++++ 読解テキスト

セリフってどう言えばいいの?【演技レッスン】
こんにちは。
演技講師、アクティングコーチのスギウチです。
今回もワークショップでよく質問を受ける「セリフをどう言ったらいいかわかりません」という疑問について書いてみようと思います。
・台本もらってセリフは覚えたんだけど、どういう風に言えばいいかわからない
・セリフを言うと、「大げさだ」もしくは「棒読みだ」と言われる
上記のようなことに悩んでいたり、監督や演出家に言われたことがある人に参考になる内容かと思います。
簡単なぼくの自己紹介ですが
ボクは元々20代前半から俳優として活動していて、今から約7年前に俳優から演技講師、アクティングコーチに転向しました。現在も講師として活動中です。今までたくさんのプロの俳優、女優さんのコーチングやオーディション、撮影本番の準備のお手伝いをしてきました。
俳優時代は全く演技のセンスがなく、事務所の先輩から満面の笑顔で「タカシは本当に芝居が下手だなぁー」と爽やかに言われるほどでした。何とかしようと、たくさんの演技レッスンやワークショップに通って色々なメソッドを学んできて今に至ります。
セリフをどう言っていいかわからない
この悩みを持っている人は多いと思います。さっそく掘り下げていきましょう。
◼️前もってセリフをどう言おうか決めてはいけません
まず大前提として、前もってセリフをどう言おうか決めてはいけません。なぜか?みなさんは普段生活している中で誰かと会話しているときに、次の言葉は「こう言おう」「こういう言い回しをしよう」と前もって決めていますか?いませんよね。普段やってないことを演技になったからといって急にやりだすと明らかに不自然です。不自然な演技になってしまう原因のひとつがこれです。
◼️セリフに感情や気持ちを込めようとしてはいけません
よく演技をはじめたばかりの人が「セリフに気持ちを込めて」とか「セリフに感情を乗せて」とか言っていたり、ひどい場合は演技講師でもそのようなことを言っている人がいますが、結論としては
セリフに感情や気持ちを込めようとしてはいけません
こちらも同じことの繰り返しになってしまいますが、みなさんは普段生活していて、「この言葉は気持ちを込めて言おう」とか、「この言葉は悲しい感情を乗せて言おう」とか考えていますか?いませんよね。(例外として告白などの場合、乗せることもあります)普段考えていないのに演技になった途端、「気持ちを込めよう」と思ってしまうと演技が不自然になります。大事なのは、結果的に「気持ちが入ってしまった」「感情が乗ってしまった」状態を作りだすことです。

++++++++
++++ データ抜粋

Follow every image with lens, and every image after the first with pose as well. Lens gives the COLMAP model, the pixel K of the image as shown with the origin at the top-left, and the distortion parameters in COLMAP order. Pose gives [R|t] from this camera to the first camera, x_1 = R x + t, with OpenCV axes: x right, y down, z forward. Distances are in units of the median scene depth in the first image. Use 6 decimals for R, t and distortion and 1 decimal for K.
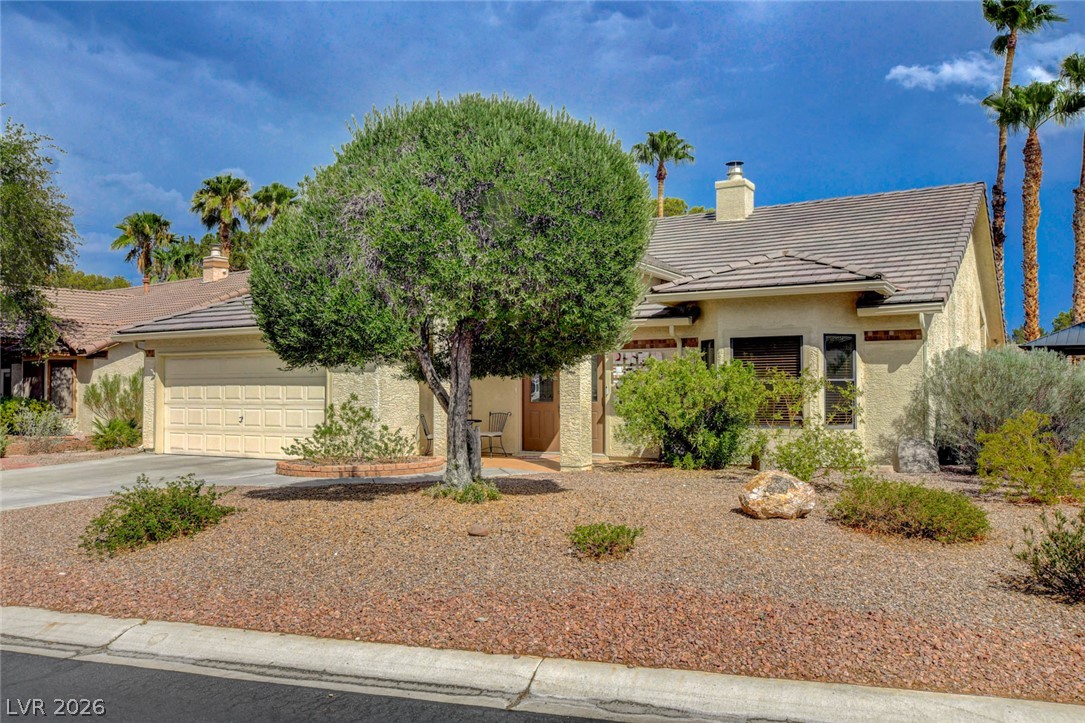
lens RADIAL K [[925.2, 0, 542.5], [0, 925.2, 361.5], [0, 0, 1]] dist [0.057128, -0.001295]
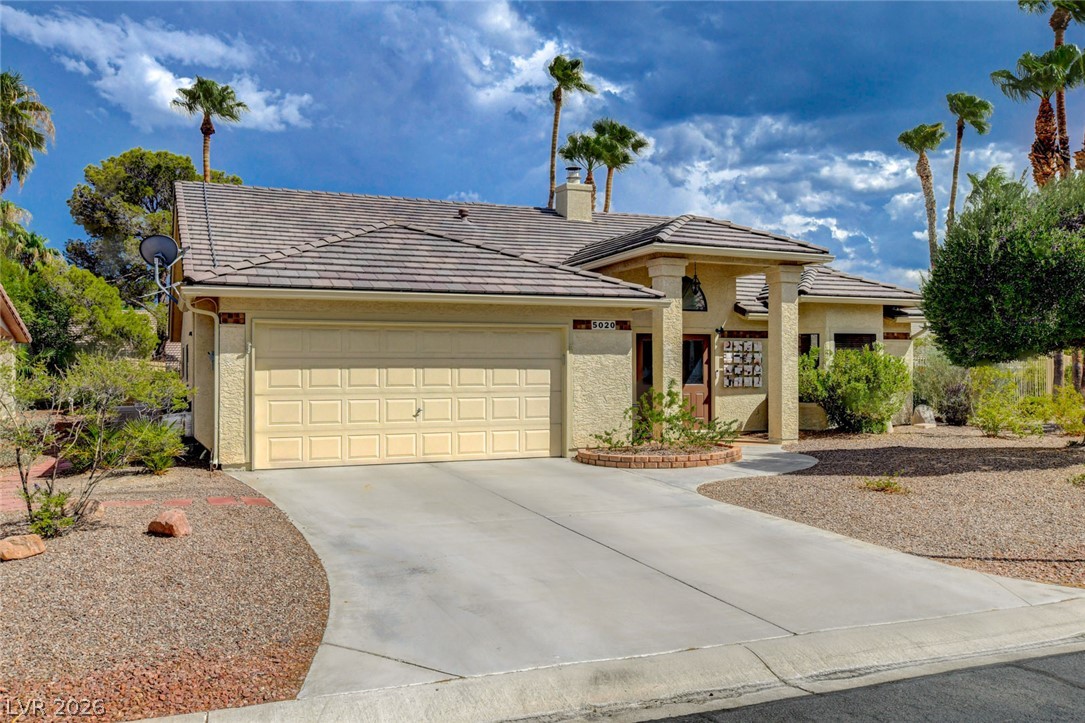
lens RADIAL K [[925.2, 0, 542.5], [0, 925.2, 361.5], [0, 0, 1]] dist [0.057128, -0.001295]
pose [[0.573209, 0.009187, 0.819357, -0.940383], [-0.024281, 0.999688, 0.005777, 0.014133], [-0.819049, -0.023206, 0.573254, 0.508140]]
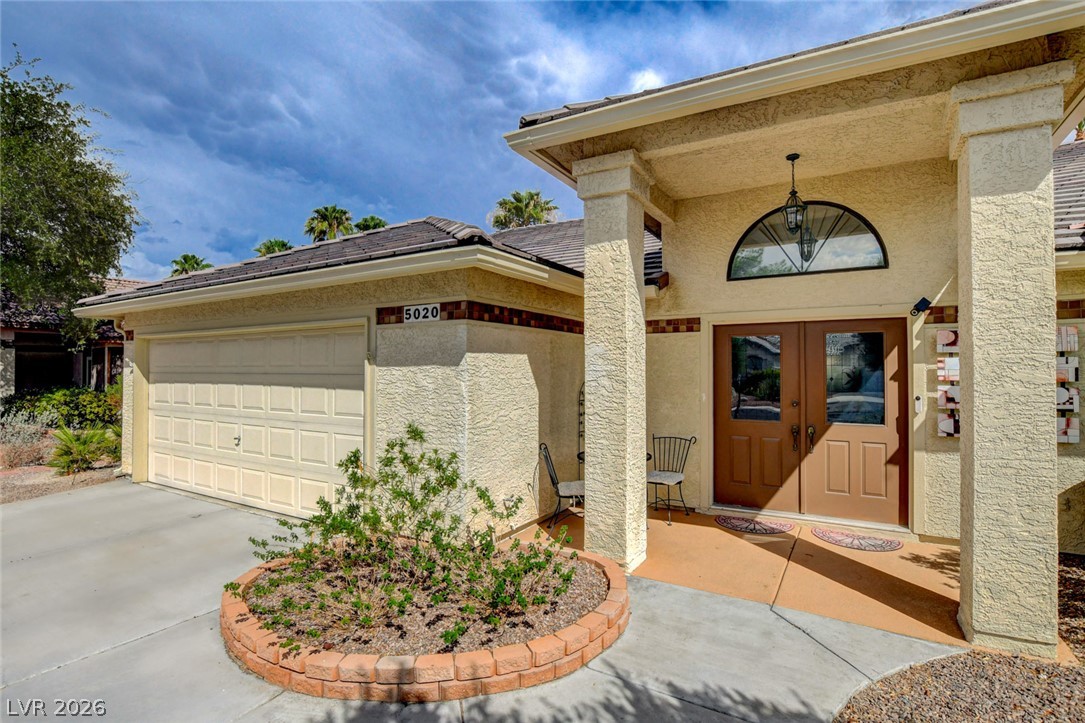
lens RADIAL K [[527.6, 0, 542.5], [0, 527.6, 361.5], [0, 0, 1]] dist [-0.000798, 0.000041]
pose [[0.999988, 0.003611, 0.003384, -0.131263], [-0.003668, 0.999853, 0.016738, 0.003647], [-0.003323, -0.016750, 0.999854, 0.687191]]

++++++++

セリフの言い方についての文章から、「セリフってどう言えばいいの?【演技レッスン】」から「この悩みを持っている人は多いと思います。さっそく掘り下げていきましょう。」までをすべて、一字一句そのまま書き写してください。

記述回答:
セリフってどう言えばいいの?【演技レッスン】
こんにちは。
演技講師、アクティングコーチのスギウチです。
今回もワークショップでよく質問を受ける「セリフをどう言ったらいいかわかりません」という疑問について書いてみようと思います。
・台本もらってセリフは覚えたんだけど、どういう風に言えばいいかわからない
・セリフを言うと、「大げさだ」もしくは「棒読みだ」と言われる
上記のようなことに悩んでいたり、監督や演出家に言われたことがある人に参考になる内容かと思います。
簡単なぼくの自己紹介ですが
ボクは元々20代前半から俳優として活動していて、今から約7年前に俳優から演技講師、アクティングコーチに転向しました。現在も講師として活動中です。今までたくさんのプロの俳優、女優さんのコーチングやオーディション、撮影本番の準備のお手伝いをしてきました。
俳優時代は全く演技のセンスがなく、事務所の先輩から満面の笑顔で「タカシは本当に芝居が下手だなぁー」と爽やかに言われるほどでした。何とかしようと、たくさんの演技レッスンやワークショップに通って色々なメソッドを学んできて今に至ります。
セリフをどう言っていいかわからない
この悩みを持っている人は多いと思います。さっそく掘り下げていきましょう。